--- What the exercise asks ---
Note each line of the listing that contains the string "Applied", and copy it.

#####

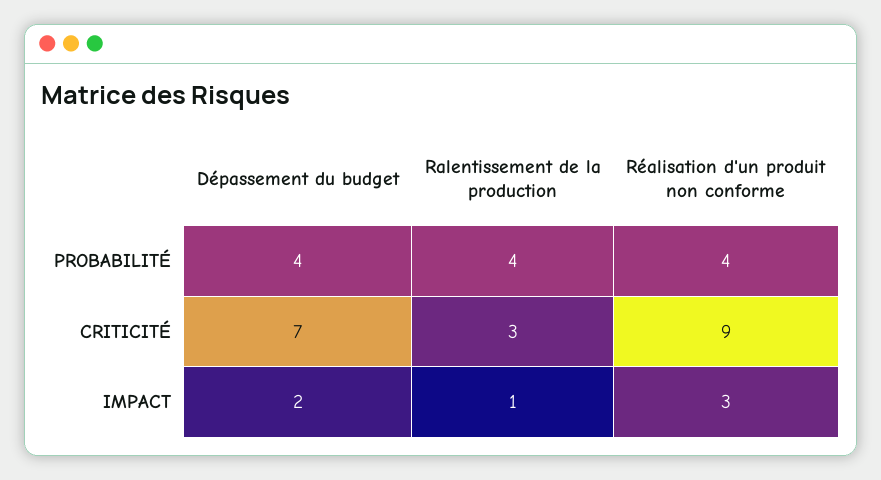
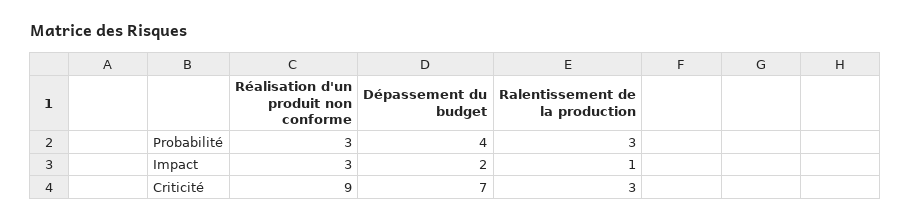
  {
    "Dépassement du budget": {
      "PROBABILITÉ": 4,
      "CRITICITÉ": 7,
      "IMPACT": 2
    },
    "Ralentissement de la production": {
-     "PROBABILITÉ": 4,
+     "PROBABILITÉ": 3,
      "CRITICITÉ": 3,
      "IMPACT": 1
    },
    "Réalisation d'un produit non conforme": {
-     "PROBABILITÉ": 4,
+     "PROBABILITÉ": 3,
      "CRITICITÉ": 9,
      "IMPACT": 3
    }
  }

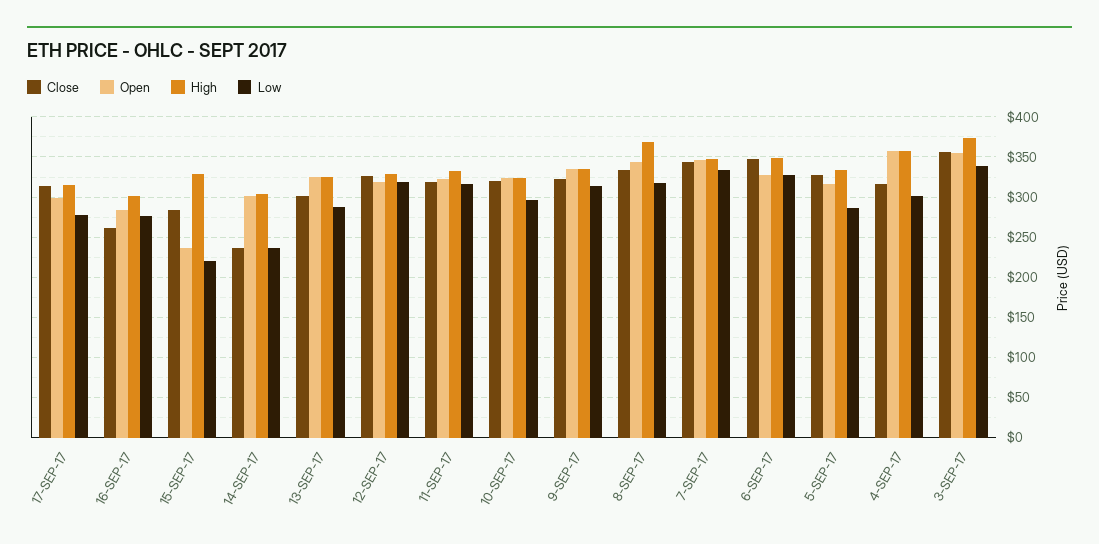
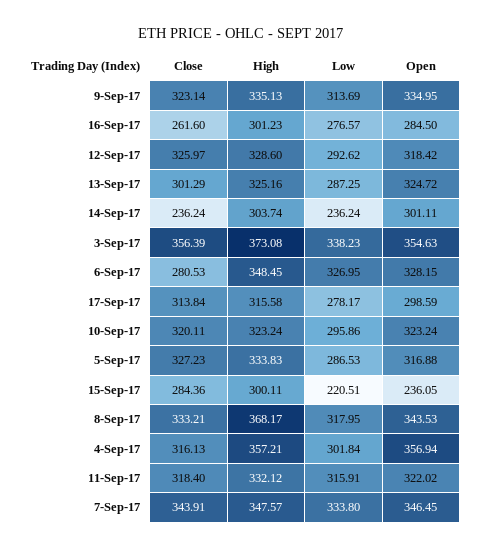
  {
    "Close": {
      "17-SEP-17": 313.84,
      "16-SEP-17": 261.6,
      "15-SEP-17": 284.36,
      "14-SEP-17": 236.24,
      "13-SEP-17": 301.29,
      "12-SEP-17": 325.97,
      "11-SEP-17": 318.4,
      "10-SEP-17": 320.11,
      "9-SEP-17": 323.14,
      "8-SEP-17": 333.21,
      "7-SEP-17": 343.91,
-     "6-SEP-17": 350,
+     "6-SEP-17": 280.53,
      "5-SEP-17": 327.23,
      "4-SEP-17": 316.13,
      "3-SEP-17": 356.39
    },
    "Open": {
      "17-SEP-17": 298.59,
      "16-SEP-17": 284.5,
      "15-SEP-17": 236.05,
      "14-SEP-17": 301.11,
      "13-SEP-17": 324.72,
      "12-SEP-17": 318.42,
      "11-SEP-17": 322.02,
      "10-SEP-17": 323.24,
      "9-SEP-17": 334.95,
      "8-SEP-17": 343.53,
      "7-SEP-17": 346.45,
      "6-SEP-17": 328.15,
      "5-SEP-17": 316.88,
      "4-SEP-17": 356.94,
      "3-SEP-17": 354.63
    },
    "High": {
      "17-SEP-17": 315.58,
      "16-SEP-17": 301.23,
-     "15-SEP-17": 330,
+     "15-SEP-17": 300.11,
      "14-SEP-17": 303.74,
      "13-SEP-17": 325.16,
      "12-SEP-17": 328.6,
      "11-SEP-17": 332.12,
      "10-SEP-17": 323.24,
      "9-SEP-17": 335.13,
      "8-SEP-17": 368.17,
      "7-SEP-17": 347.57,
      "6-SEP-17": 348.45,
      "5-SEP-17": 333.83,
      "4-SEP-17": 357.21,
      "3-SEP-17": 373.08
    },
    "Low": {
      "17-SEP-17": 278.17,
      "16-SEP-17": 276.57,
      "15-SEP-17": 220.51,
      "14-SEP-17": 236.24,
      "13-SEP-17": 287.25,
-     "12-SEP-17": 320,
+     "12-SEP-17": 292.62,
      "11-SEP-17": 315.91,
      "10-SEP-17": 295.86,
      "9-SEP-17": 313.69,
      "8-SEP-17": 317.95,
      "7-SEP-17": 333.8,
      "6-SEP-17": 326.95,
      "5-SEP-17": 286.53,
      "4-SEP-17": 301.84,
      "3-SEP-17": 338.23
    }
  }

#####

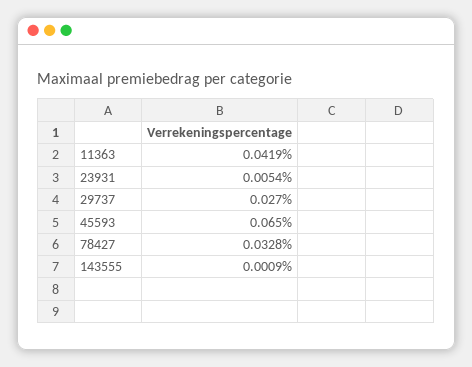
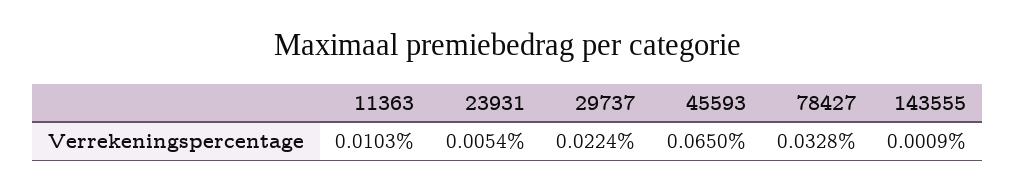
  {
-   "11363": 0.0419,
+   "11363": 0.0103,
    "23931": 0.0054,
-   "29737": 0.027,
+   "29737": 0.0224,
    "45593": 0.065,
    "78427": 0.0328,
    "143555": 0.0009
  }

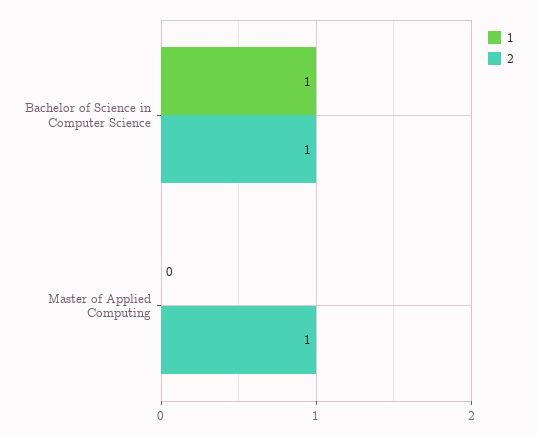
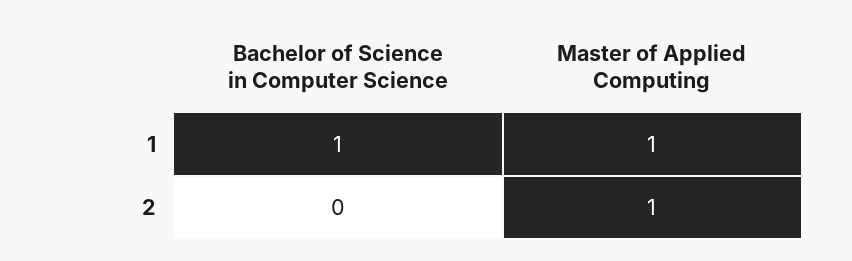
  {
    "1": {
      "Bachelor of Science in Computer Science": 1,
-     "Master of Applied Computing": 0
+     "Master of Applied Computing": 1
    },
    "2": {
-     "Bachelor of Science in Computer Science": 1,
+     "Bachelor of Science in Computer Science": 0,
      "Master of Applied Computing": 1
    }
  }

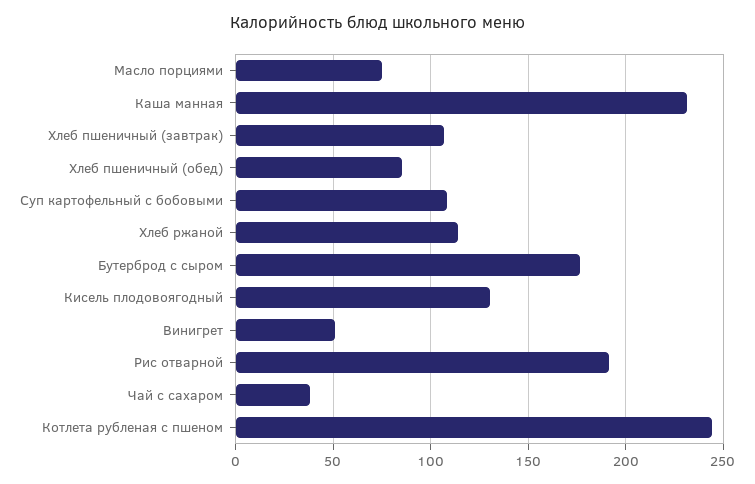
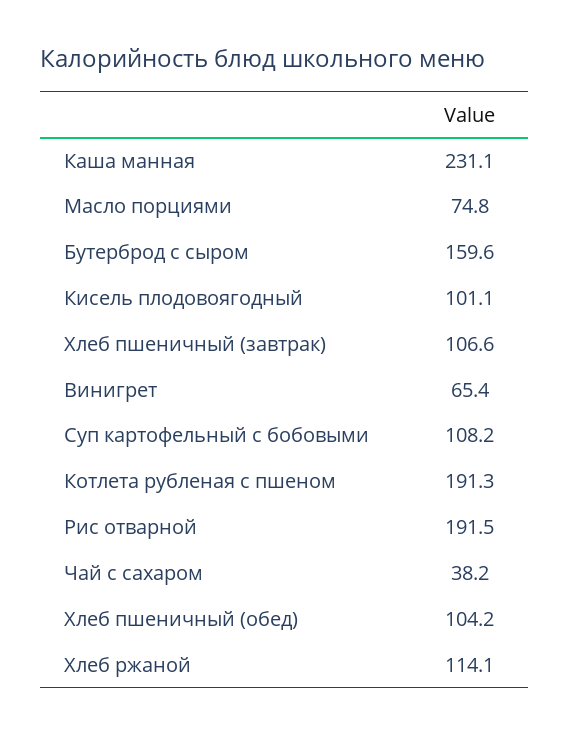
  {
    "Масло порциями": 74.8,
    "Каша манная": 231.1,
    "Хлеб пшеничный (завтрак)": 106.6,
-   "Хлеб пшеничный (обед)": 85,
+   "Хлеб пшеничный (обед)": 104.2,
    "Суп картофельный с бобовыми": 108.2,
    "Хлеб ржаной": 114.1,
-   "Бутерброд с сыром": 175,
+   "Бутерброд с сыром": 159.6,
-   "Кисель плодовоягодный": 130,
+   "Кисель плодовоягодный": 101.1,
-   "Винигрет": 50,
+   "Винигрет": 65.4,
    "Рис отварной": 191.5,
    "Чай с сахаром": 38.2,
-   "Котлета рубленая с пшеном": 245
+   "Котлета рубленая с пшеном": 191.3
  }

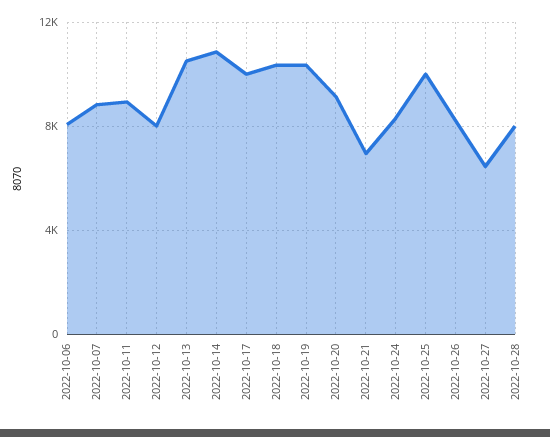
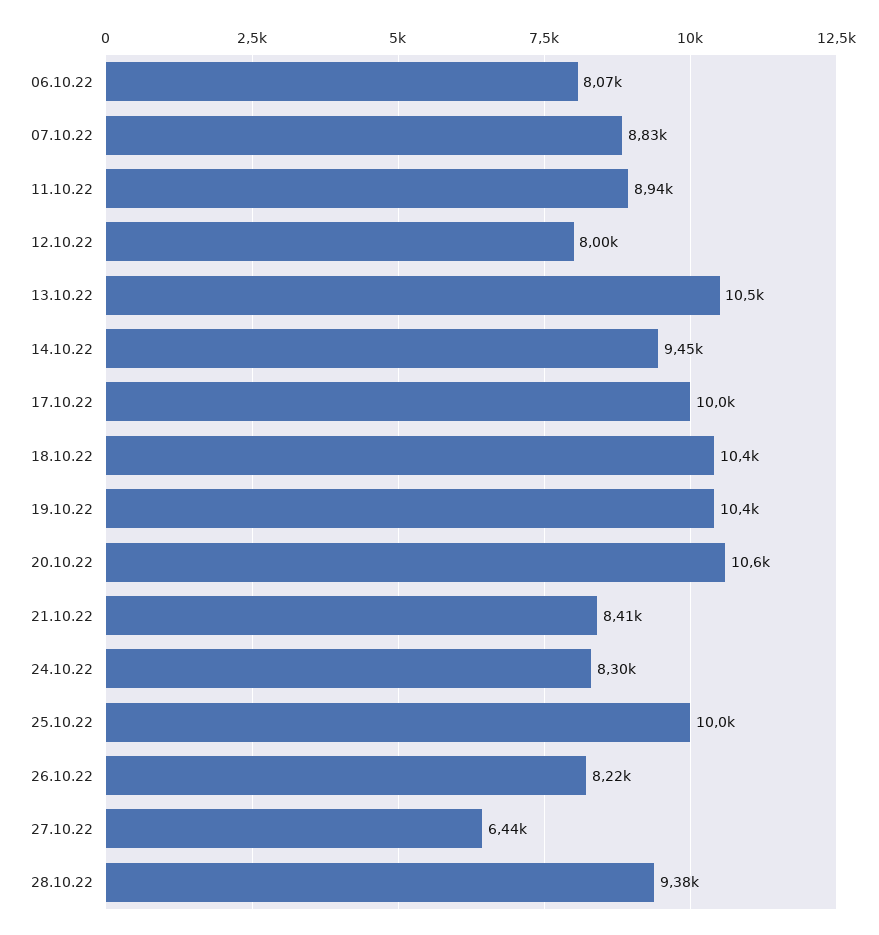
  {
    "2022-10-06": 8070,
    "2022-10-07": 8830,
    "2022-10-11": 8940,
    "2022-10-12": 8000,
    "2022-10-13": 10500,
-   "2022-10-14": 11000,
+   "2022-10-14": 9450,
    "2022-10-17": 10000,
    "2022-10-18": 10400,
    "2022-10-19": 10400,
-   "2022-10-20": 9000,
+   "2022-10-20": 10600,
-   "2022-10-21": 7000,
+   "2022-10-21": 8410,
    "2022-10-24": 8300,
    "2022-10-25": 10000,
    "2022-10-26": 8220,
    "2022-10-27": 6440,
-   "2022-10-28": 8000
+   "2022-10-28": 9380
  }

#####

--- Answer box ---
-     "Master of Applied Computing": 0
+     "Master of Applied Computing": 1
      "Master of Applied Computing": 1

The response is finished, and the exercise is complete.